2008-01-20 21:33:17 | Weblog
 中古品の店が好きなのだが、パソコン、MDラジカセ、ワープロ、MP3プレイヤーなど、ほしいものを一通り購入してしまい、買うべきものもないのに物欲しそうな顔で売場をウロウロするのもなんだかわびしくて、足が遠のいていた。

 先週、娘を塾に迎えに行くまでに30分ほど空き時間があったので、塾の近くにある中古品屋に入ってみた。いかにも10代、20代向けといった店構えで、中には派手な古着やゲームやスケボーが並んでいるかと思ったのだが、実際には家電やテレビ・ビデオも多く、ほかの店と大して変わらなかった。ということは、興味のある商品はほとんど購入済みだ。残念。

 店の奥にあるファミコンの互換機に目が止まった。モニターには、テトリスが流行ったあとで任天堂から売り出されたドクターマリオのデモが映っている。1990年ごろだと思うのだが、このドクターマリオにはかなりはまった。私が過去の人生のなかで脳からα波が出ていると実感できたのは、インベーダーとドクターマリオに集中していた瞬間だけだ。

 思わずコントローラを手にして、2~3回遊んだら、またほしくなった。値段が書かれていなかったので、レジに行って店員に尋ねた。店員はファミコンを持ち上げたりしてしばらく調べていたが、ふりかえって「これは備品で、売り物じゃありません」と言った。では、この店で買うものはない。

 翌日、DVDを返しに行った店の中古ゲームソフトコーナーで、ゲームキューブ用のドクターマリオを見つけた。1480円。すぐに買って帰り、ゲームキューブを引き出しから出してテレビに接続し、電源を入れて遊んだ。夕方になり、暗い茶の間で遊んでいると電話がかかってきた。画面から目を話さないまま電話に出ると外出中の妻。出掛ける約束をして切った。帰ってきた妻は、テレビ画面に久しぶりのドクターマリオを見つけると、黙ってもうひとつのコントローラーを接続した。外出は中止し、それから2時間ほど対戦した。

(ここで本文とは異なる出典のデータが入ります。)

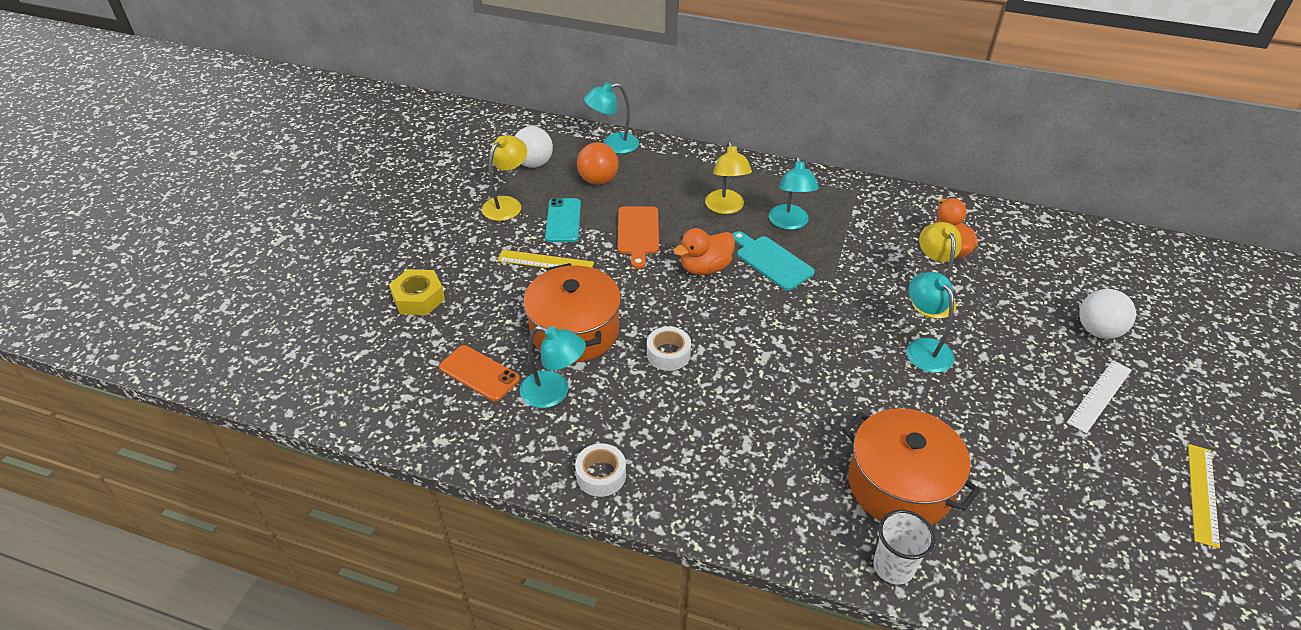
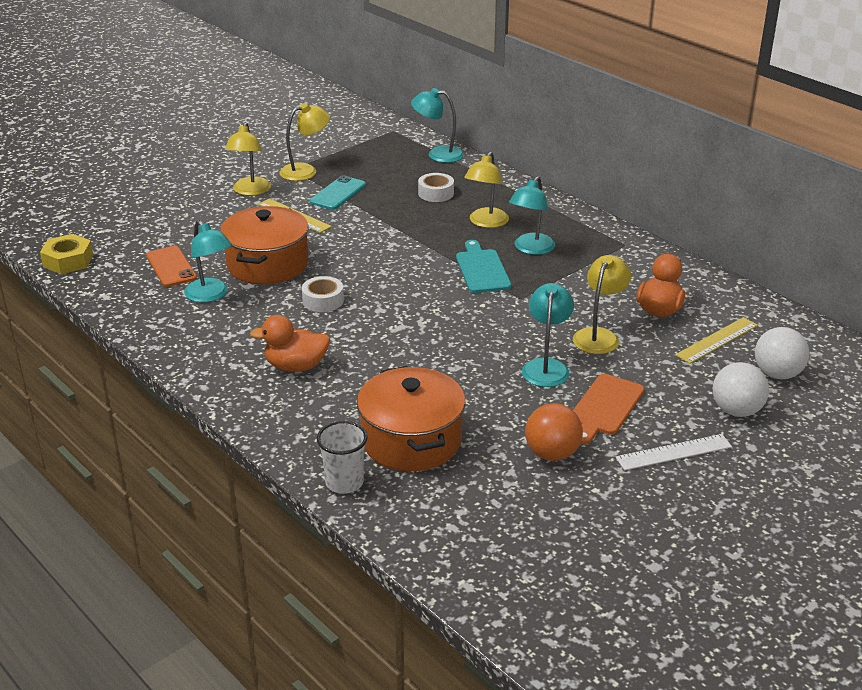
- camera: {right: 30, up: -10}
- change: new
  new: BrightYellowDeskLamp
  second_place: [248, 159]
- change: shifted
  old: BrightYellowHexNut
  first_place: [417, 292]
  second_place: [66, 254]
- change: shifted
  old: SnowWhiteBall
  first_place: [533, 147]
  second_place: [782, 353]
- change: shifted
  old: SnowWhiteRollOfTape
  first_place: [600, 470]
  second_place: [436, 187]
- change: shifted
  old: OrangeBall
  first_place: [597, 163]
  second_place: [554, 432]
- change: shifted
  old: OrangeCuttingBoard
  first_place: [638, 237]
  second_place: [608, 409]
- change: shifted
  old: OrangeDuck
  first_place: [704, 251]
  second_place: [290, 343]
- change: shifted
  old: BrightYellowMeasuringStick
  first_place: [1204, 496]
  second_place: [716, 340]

 最初はなかなか操作に慣れず、へんなところでレバーをへんな方向に倒したりしていたが、徐々に十数年前の感覚が戻ってきた。その日の夜、布団に入って目をつぶると、上から赤、青、黄色のカプセルが落ちてきた。これも昔と同じ感覚だ。

 数日後、ドクターマリオの話を同僚にしたが、ゲームが話題になることなど全然ない職場なので、ほとんど通じなかった。ただ、うちの会社に出入りしている業者のEさんだけが反応した。聞けばEさんは、私と同じころに最初のドクターマリオを買い、それから現在までずっと遊び続けているという。Eさんは個人事業主なので、仕事場にゲーム機があり、ちょっとした待ち時間をドクターマリオでつぶしているらしい。

 Eさんにどれくらいの面までクリアーしたことがあるか聞いてみたら、65面という驚異的な数字が返ってきた。ドクターマリオは20面が最高のレベルで、それ以降は同じレベルの面が繰り返される。65面なら、最高レベルに達してから45面、そのレベルをクリアしつづけたことになる。「25面まで行ったことがあるんですよ」と言ってEさんをビックリさせるという私の目論見はすっかり狂ってしまった。

 私の印象は、「Eさん、すごい」ではなく、「よく社会人として生きていけるな」だった。私の経験では、レベル20以上では極度に集中していないとすぐゲームオーバーになってしまう。あの集中力を45面にわたって維持するとは。私がそんなことしたら、目を開けていても空から3色のカプセルが落ちてくるのが見えるようになってしまう。

 よく聞いてみると、Eさんはスピードを3段階のうちの真ん中にしていた。65面というのはすごい数字ではあるけれど、私が遊んでいたのは高速モードとは、かなり差がある。それなら65面まで行った男が真っ白い灰にならなかったのもうなずける。

 なお、私はドクターマリオを遊ぶときは決まって音楽をオフにしている。あの耳に残る単純なメロディが、15分も聞いていると腹立たしくなってきて、集中力の妨げになるためだ。Eさんは今日も正常な精神状態で私の会社に来ていたので、65面にわたって遊ぶ間、やはり音楽をオフにしていたとしか思えない。